### [DATA]
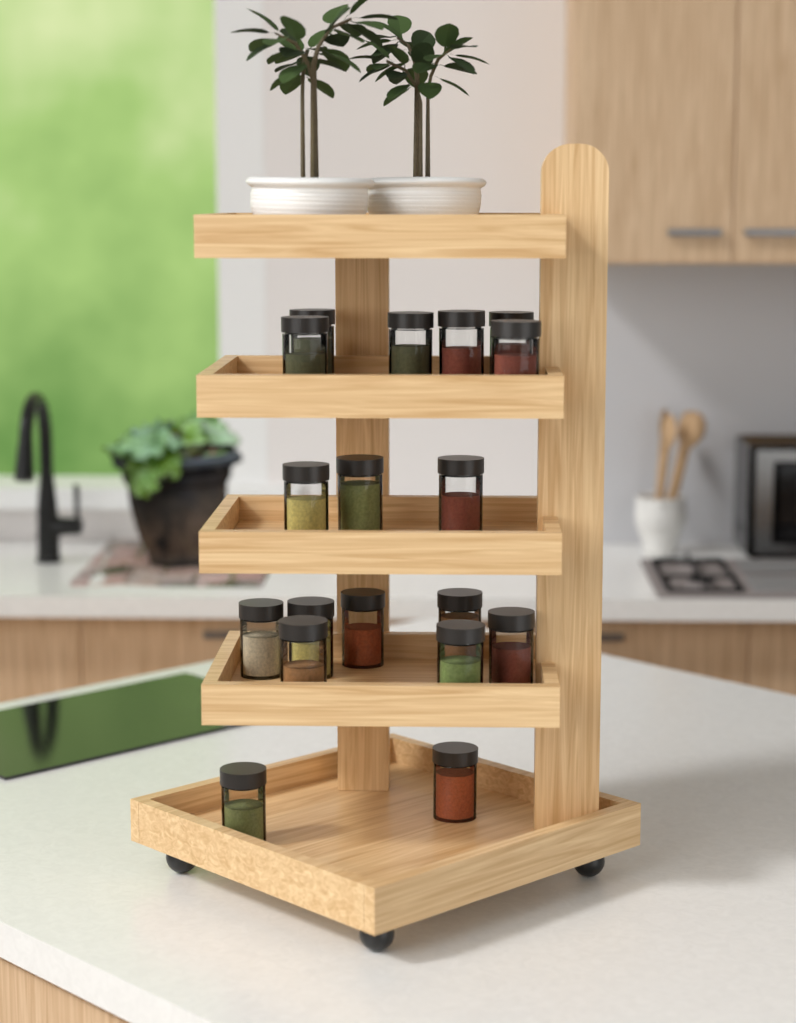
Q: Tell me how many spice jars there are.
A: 18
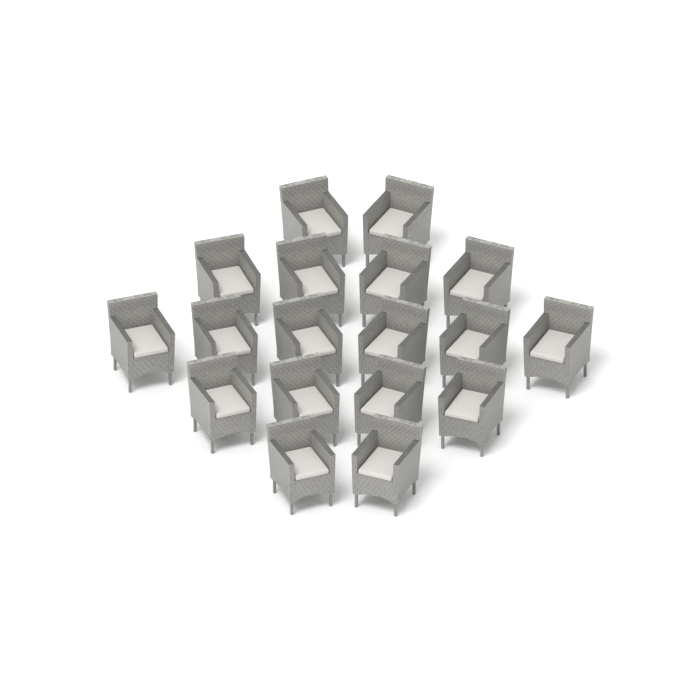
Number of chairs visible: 18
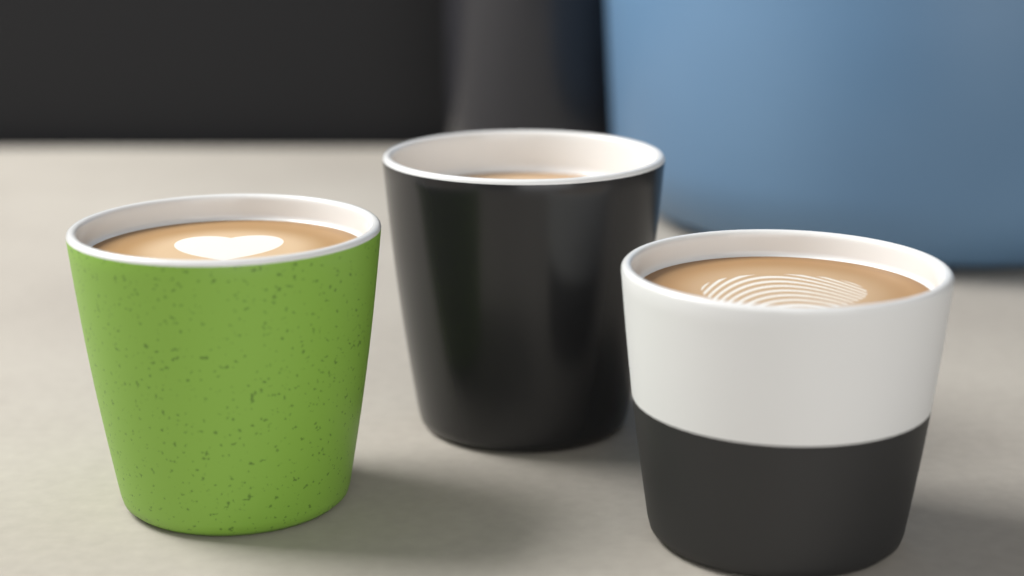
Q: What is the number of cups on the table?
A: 3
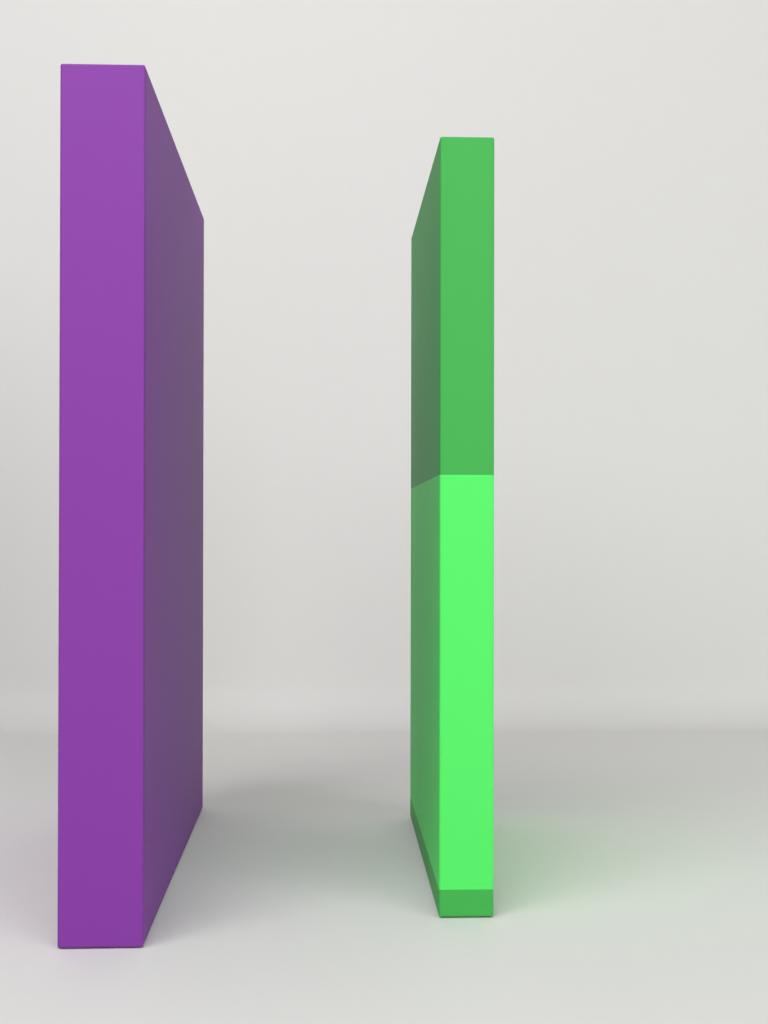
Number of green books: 1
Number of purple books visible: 1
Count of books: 2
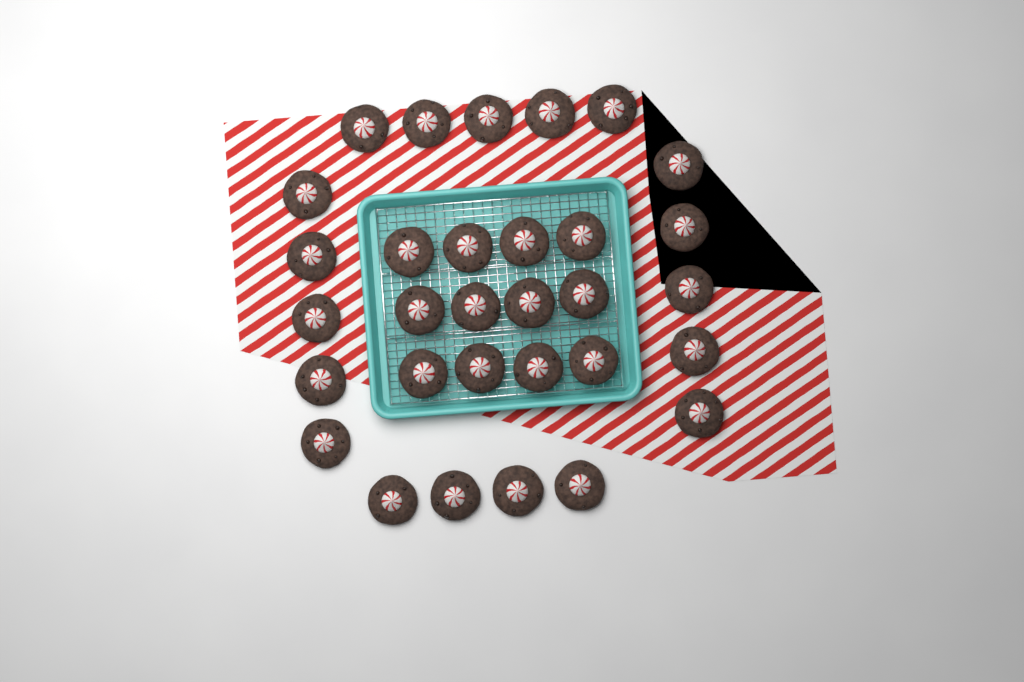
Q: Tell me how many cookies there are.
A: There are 31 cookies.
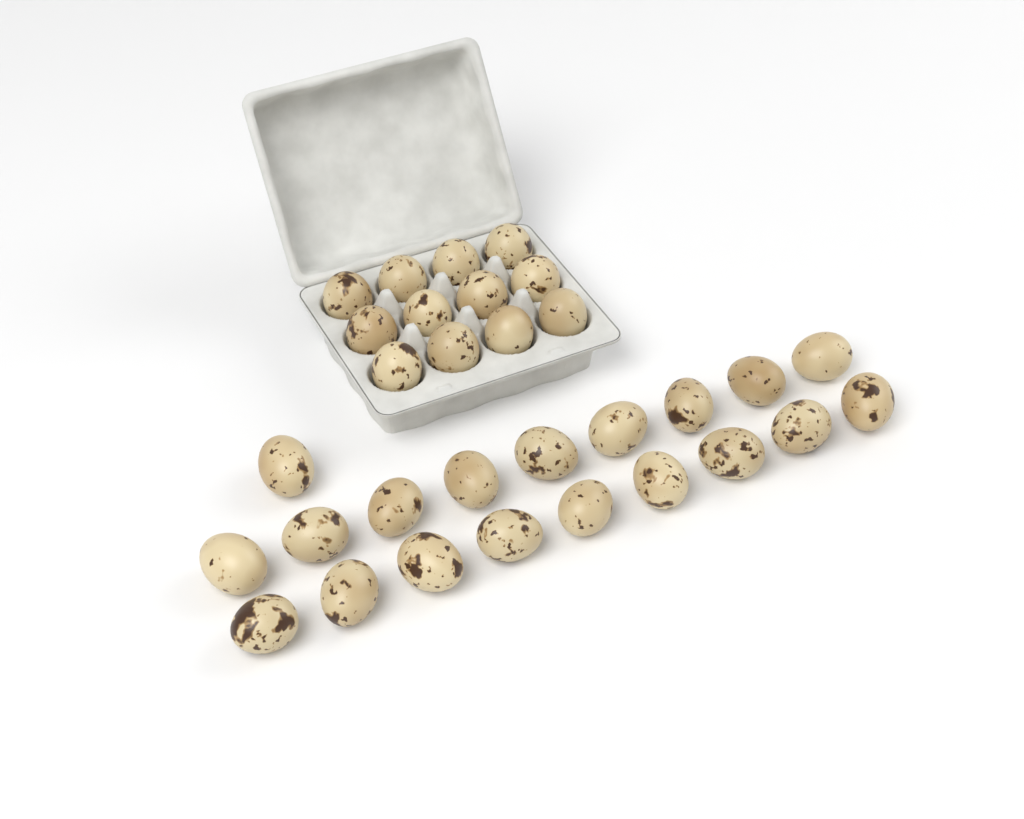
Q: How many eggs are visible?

### [WHAT NEEDS TO BE DONE]
Extract every line of text from the records above, word for word, and leave the pictures out.

### [COMPLETE OUTPUT]
Q: Tell me how many spice jars there are.
A: 18
Number of chairs visible: 18
Q: What is the number of cups on the table?
A: 3
Number of green books: 1
Number of purple books visible: 1
Count of books: 2
Q: Tell me how many cookies there are.
A: There are 31 cookies.
Q: How many eggs are visible?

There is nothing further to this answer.